In the pen blog post below, substitute "shipped" for "dispatched" and write out the part that opens with the words containing "All the sold" and closes with "other interesting pens.".
Excerpted text START
All the sold pens are dispatched and now I’m beginning to catch up with other things.  I have some wonderful pens to post about, some Swans, some other interesting pens.

Thank you all again.  Here’s a very fine Swan logo from around 1910:

 

In Limbo

Hi All, just a quick post with apologies for the recent silence.  My husband is currently in hospital, rather unexpectedly, and we are far enough away from there to merit my overnight stays nearby rather than trying to get back and forth each day.  This leaves me computerless (too late did I discover that the hospital accommodation supposedly has free wifi!), and so while I have posts brewing in my brain, it may be a few days until I can get back to writing.  It’ll be back and forth the next couple of days by necessity, but it’s more like a flying visit to home, throw clothes in the washer, bravely bear the cat’s guilt-attacks, collect the mail and head back out for the early train in the morning.  Only reason I came home this evening was to handle eBay sales, correspondence, and of course, to assuage the now-wild-eyed cat who, even as I type, sits next to the laptop yowling at me in what amounts to cat cursing.  At least, that’s what the set of her ears is telling me!
Excerpted text END
Dataset entries START
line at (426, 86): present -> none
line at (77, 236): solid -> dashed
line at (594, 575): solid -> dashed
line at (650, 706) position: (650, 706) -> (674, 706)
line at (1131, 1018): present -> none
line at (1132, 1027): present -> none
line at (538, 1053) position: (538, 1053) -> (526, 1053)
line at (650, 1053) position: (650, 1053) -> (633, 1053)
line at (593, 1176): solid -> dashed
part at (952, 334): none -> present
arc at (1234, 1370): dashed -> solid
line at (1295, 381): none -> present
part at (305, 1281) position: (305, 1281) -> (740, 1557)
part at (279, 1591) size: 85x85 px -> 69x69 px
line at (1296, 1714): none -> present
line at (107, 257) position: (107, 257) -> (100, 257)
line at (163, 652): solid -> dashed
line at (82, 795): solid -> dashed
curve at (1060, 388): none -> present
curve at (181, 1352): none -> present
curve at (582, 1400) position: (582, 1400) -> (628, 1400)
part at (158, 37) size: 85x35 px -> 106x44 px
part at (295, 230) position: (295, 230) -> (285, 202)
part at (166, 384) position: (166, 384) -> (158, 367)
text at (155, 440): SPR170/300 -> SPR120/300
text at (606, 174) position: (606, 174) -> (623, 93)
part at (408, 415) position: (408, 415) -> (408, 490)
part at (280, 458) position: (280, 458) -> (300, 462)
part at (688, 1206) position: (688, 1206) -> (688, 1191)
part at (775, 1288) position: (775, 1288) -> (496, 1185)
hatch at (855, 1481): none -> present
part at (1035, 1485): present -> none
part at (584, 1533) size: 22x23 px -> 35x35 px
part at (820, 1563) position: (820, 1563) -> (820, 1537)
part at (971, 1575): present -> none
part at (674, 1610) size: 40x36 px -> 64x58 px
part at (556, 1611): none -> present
Dataset entries END
Response area:
All the sold pens are shipped and now I’m beginning to catch up with other things.  I have some wonderful pens to post about, some Swans, some other interesting pens.